ところで、字面からして可愛いらしい女性が出迎えてくれるのかと勝手に想像していたが、なんと出てきたのは先程の男ただ一人。しかもハゲ予備軍の幸薄い顔をした、それでいてピッチリとスーツを着る男だった。テンションがだだ下がりしたのは言うまでもないだろう。
「あの男があの字やイラストを描いたのかと思うと……」
「なんですか?」
「―――わあ⁉」
間近で声が聞こえ、思わず肩が跳ね上がった。真後ろに男が立っており、笑っている。いや、目は笑ってない。
「いっいや! 何でもないです!」
「そうですか? それではこちらへ」
ドアの隣の壁に設置された巨大モニターの前に立つ。男がリモコンのボタンを押すと、モニターに電源が入った。ブルースクリーンには『名前』、『性別』、『学年』の三つの欄が表示された。
「お名前は?」
「え?」
「お好きなお名前をどうぞ?」
なるほど、あくまでゲームの体か―――少し考え、本名である『渚』と答えた。男が必死に入力をし始める。どうやらボタンの効きが悪いようで、何度も同じところを押していた。
「すみません、結構使っているもんですから……ああ、やっぱりあとで直そう」
「いえ、大丈夫です。時間ならいくらでもあるので」
名前の入力が終わると、男は性別の欄にカーソルを移した。何も言わずに『男』と入力する。その後、ちらりと横目で俺を見た。
「あのう………失礼ですが、おいくつでしょうか?」
「十六です」
「ということは、高校一年生ですか?」
「まあ、そうですね」
「ありがとうございます」
学年の欄に『高等部一年』と入力される。すると、画面下部にあった『決定』ボタンが赤く点滅し始めた。男はそれを確認すると満足そうに頷き、くるりと振り向いた。
「これでいつでもスタート出来ます! 始められますか?」
「え? あの、具体的に何をするゲームなんですか?」
「ああ! すみません! 大切なところを言うのを忘れていました!」
ぺこぺこと頭を下げながら謝る男。しかし、上がった顔はへらへらと笑っていた。その顔に一抹の不安を覚える―――ちゃんと説明してくれよ?

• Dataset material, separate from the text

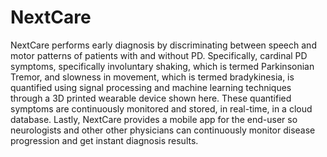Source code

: # NextCare
NextCare performs early diagnosis by discriminating between speech and motor patterns of patients with and without PD. Specifically, cardinal PD symptoms, specifically involuntary shaking, which is termed Parkinsonian Tremor, and slowness in movement, which is termed bradykinesia, is quantified using signal processing and machine learning techniques through a 3D printed wearable device shown here. These quantified symptoms are continuously monitored and stored, in real-time, in a cloud database. Lastly, NextCare provides a mobile app for the end-user so neurologists and other other physicians can continuously monitor disease progression and get instant diagnosis results.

「えっと……このゲームは、『次代勇者』という一人のキャラクターを守ることが目的です」
「次代……勇者?」
「ええ。『現代の勇者』が死亡した後、勇者となる者のことです」
「へえ」
次の勇者が決まってるなんて、ちょっと珍しい設定かも。少しだけ期待度が増した。
「舞台は『キシリア学園』。国中から、あらゆる種族の生徒が集まる学園です」
キシリア学園には、次代勇者を狙う魔物がしばしば現れます。あなたはその魔物から次代勇者を守り、世界の未来を救って下さい。

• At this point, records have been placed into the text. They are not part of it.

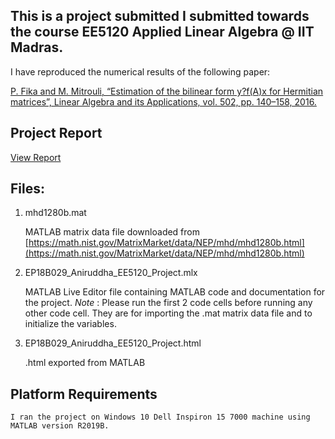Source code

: ## This is a project submitted I submitted towards the course EE5120 Applied Linear Algebra @ IIT Madras.

I have reproduced the numerical results of the following paper: 

[P. Fika and M. Mitrouli, “Estimation of the bilinear form y?f(A)x for Hermitian matrices”, Linear Algebra and its Applications, vol. 502, pp. 140–158, 2016.](https://www.sciencedirect.com/science/article/pii/S002437951500511X)


## Project Report

[View Report](https://htmlpreview.github.io/?raw.githubusercontent.com/s-aniruddha/EE5120-Linear-Algebra-Project/main/EP18B029_Aniruddha_EE5120_Project.html)

## Files:

1. mhd1280b.mat

    MATLAB matrix data file downloaded from 
    [https://math.nist.gov/MatrixMarket/data/NEP/mhd/mhd1280b.html](https://math.nist.gov/MatrixMarket/data/NEP/mhd/mhd1280b.html)

2. EP18B029_Aniruddha_EE5120_Project.mlx

    MATLAB Live Editor file containing MATLAB code and documentation for the project.
    *Note* : Please run the first 2 code cells before running any other code cell. They are 
             for importing the .mat matrix data file and to initialize the variables. 

3. EP18B029_Aniruddha_EE5120_Project.html

    .html exported from MATLAB

## Platform Requirements

    I ran the project on Windows 10 Dell Inspiron 15 7000 machine using MATLAB version R2019B.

「無事守り切れたらハッピーエンド、ゲームクリアです」
クリア条件としては、ありきたりか。とはいえ、あまりぶっ飛んでいても複雑になって充分に楽しめない。このくらいがちょうどいいかと、俺は自分を納得させた。
「期限とかはあるんですか?」
「魔物の王である魔王を倒すまでです」
「つまり、魔王がラスボスってわけですか」
「ええ。ですが、途中で次代勇者が殺されたり、あなた自身が死亡した場合、ゲームオーバーとなります」
ゲームオーバーとなった場合、罰ゲームがありますので、ご了承下さい。
「あまり言うとネタバレになるので、このくらいまでしか説明は出来ないのですが……よろしいですか?」
罰ゲームが気になって尋ねたが、男はその詳細を答えることはなかった。
まあ……それはその時になればいいか。どんなことになっても、どうでもいいし。
男にリュックを渡すと、不思議そうに首を傾げられた。
「ずいぶん軽いですね?」
「ああ……まあ。そんなことより、早く始めてくださいよ」
「了解しました!」
モニターに向き直った。男は俺の背後に立ち、リモコンのボタンに指を添える。
「それでは開始します……」
どくんどくんと高鳴る心臓。不安と期待が胸の内で浮遊する。男は薄く笑い、ボタンをゆっくりと押した。
――――――――――――ゲームスタート。